Seeing the wake of Pope John Paul II, she decided to go on a spiritual pilgrimage of sorts, visiting other churches. Despite being taught as a child that the roof would fall in (or worse), Shea visited fifty churches in a year of Sundays (and a couple of Saturdays). She attended many churches in her area of Massachusetts and also relied on the specials at Southwest Airlines to attend those at a distance.
Her experiences? She heard a sermon to boycott Wal-Mart at Trinity United Methodist Church of Christ, washed feet at a Seventh Day Adventist Church, sat with thousands listening to Joel Osteen give a 28 minute (TV restriction) talk on weight loss, was fascinated by speaking in tongues, sat in a church totally ignoring the needs of Katrina victims (only 60 miles away), listened to Rick Warren in his typical Hawaiian shirt, and many more.

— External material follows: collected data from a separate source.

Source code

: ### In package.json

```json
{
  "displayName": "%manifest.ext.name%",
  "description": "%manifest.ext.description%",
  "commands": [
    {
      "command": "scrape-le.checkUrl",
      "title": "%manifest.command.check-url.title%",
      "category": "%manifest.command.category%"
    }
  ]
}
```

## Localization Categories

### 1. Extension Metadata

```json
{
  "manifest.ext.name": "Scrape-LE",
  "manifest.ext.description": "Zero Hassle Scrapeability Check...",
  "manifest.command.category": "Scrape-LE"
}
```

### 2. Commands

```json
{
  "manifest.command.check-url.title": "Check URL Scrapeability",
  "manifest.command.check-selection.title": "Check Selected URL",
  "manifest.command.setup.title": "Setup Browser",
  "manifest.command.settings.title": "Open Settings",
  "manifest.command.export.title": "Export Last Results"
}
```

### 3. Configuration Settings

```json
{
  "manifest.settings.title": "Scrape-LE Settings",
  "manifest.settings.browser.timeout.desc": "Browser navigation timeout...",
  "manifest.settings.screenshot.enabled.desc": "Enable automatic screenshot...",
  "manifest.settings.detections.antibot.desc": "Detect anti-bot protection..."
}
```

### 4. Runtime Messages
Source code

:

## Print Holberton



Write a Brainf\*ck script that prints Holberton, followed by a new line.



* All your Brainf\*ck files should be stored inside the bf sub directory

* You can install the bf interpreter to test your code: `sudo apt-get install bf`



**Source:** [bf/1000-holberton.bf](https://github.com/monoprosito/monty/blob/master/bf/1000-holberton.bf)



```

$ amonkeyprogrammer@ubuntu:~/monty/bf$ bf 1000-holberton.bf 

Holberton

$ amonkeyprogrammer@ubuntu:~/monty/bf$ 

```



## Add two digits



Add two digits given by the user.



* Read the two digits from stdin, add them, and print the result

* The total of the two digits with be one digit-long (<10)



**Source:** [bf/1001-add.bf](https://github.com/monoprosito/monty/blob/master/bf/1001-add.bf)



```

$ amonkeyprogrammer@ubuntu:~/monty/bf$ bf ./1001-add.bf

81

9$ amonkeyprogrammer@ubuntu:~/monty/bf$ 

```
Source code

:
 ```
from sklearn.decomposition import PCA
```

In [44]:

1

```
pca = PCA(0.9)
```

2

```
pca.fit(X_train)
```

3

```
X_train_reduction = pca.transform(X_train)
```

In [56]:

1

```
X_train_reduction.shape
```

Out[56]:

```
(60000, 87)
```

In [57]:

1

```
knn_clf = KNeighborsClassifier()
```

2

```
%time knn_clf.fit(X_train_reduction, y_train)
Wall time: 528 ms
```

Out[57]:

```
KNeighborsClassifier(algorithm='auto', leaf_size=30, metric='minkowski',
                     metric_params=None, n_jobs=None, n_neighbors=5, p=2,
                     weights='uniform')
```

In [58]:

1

Her conclusions? Shea didn’t like the glitz, the show, the well orchestrated service. Instead, she was impressed with the simple service, with the heart of people helping others, with genuine hugs, and with people truly living out their beliefs. She visited what, in my mind, were pretty strange churches. Some could hardly be called “Christian.” Others had only a few attendees and rows of empty seats. Some had sterile, modern buildings while others showed an appreciation of traditional art.
While I am troubled by the spirituality of Shea, her observations of the churches she visited were very interesting. Ever wanted to know what a stranger would think of your church service? Read Shea and get a pretty good idea.